I think the first picture here defines the two of us, for those first 10 years of our lives. I remember us being like Nadia and Jayme: completely inseparable and void of anything but the laughter and playing of two girls who seemed to live more in a make believe world of house and school. The sleepovers where we would lay in the big bed on the bottom of my bunk or the one’s where we’d attempt to spend ALL night in the barn (after dressing up in all the clothes in the chest at the end of your bed).
I will never forget birthday parties that we had, each knowing the
“awkwardness” it probably would hold as we went to two different schools. But we went, nonetheless. Or family functions where we’d escape into our haven of Many Books and petty, girlish conversation… where anyone listening would surely know how to define the female species.
Life happened, and so did we. It’s funny how change can hit you in a way that it abruptly seems to turn every thing upside down. I think that while you started to grow up, I started to grow away. So much of my life turned into being someone that nobody else was. I thought that was the only way that I could fully experience anything. And in doing so, we grew apart… in ways that I had never thought we would. For many years our friendship sat in the archives of what had come and gone… and I don’t think either of us spent too much time dwelling on it. We had our own lives… and we had grown beyond, or apart, from a cousinly bond.
My first year of college I was so nervous and terrified but the only one who knew it from me was my Dad, as I cried while he drove away. My mom figured that because you and I were both in Calgary, we would be okay. Even though I don’t think we had had a conversation in a very long time… but I wanted it so bad, I just didn’t know how to do it.
I remember the day I made dinner for you and met Steve for the first time. I was so nervous because I wanted so badly to meet you where you were “at” rather than stand away. It took a roommate to tell me that you were, and always will be, my family… and that nothing would ever diminish that.

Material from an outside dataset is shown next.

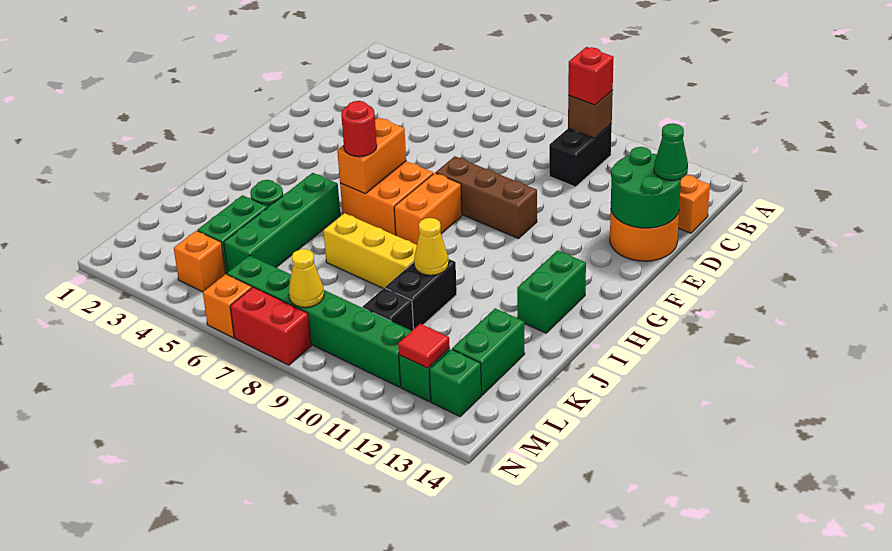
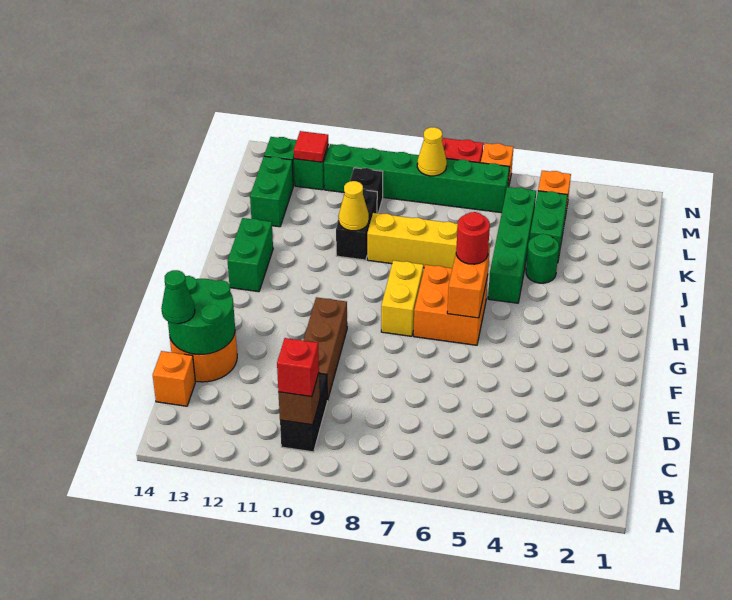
brown brick F8:F10 level 1 -> brown brick D10:F10 level 1
orange brick G8:H8 level 1 -> yellow brick G8:H8 level 1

Which in a sense, I guess, is true.
I remember when I became a Christian, for real, that year… I knew there were things that needed to change, but some of them were out of my control. I learnt very quickly that in a lot of cases, I needed to put everything in His hands and things would work out in ways I couldn’t even fathom.

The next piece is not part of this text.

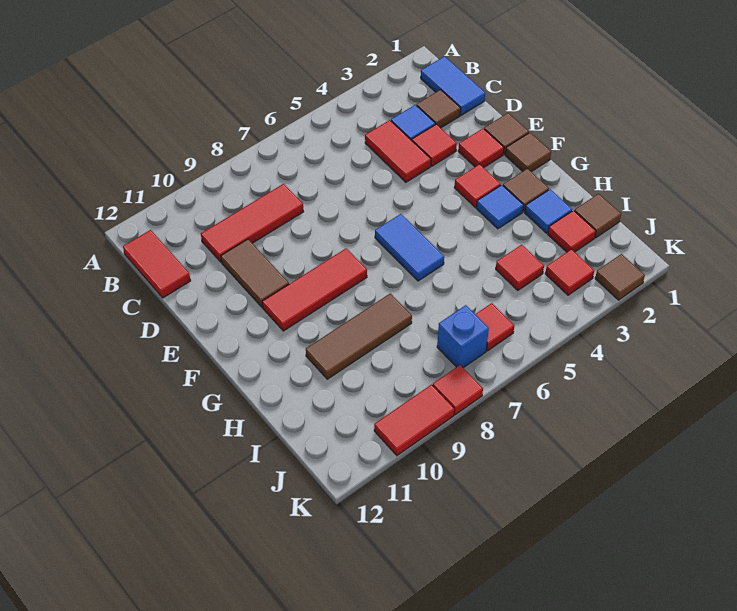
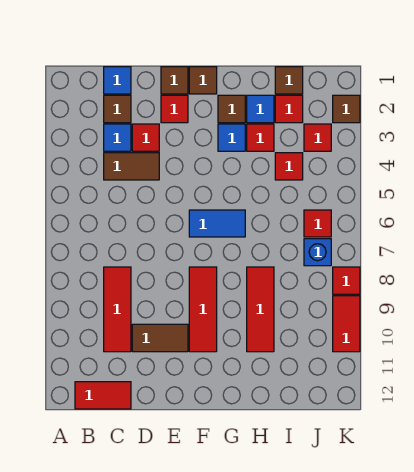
blue tile B1:C1 level 1 -> blue tile C1 level 1
red tile C4:D4 level 1 -> brown tile C4:D4 level 1
red tile F3 level 1 -> red tile H3 level 1
brown tile H8:H10 level 1 -> red tile H8:H10 level 1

Then you happened, only this time in a major way. I can’t begin to understand God’s timing, neither do I want to, but who knew it would take 22 years of a pretty bumpy journey, a lot of forgiveness, mother’s gentle prompting, miles away from home, and a couple of humble hearts to find what I think we had all along?

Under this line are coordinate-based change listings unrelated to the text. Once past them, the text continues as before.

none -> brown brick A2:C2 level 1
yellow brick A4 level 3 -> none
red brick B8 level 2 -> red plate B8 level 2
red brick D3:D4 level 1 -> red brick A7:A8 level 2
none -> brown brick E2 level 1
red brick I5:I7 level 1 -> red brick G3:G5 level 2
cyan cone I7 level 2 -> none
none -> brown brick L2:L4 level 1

I love having you here in Calgary… even though it took us a few years to really take advantage of it! I love our classes and talks; I love eating your dinners and cooking you dinners; I love talking with the man you love and playing games with the two of you. I just appreciate you in more ways than I ever thought I would… and more as the days go by.
I can’t wait til we can say “I remember that cousin who became my friend, a few times.” Family by right; friends by choice… or something like that.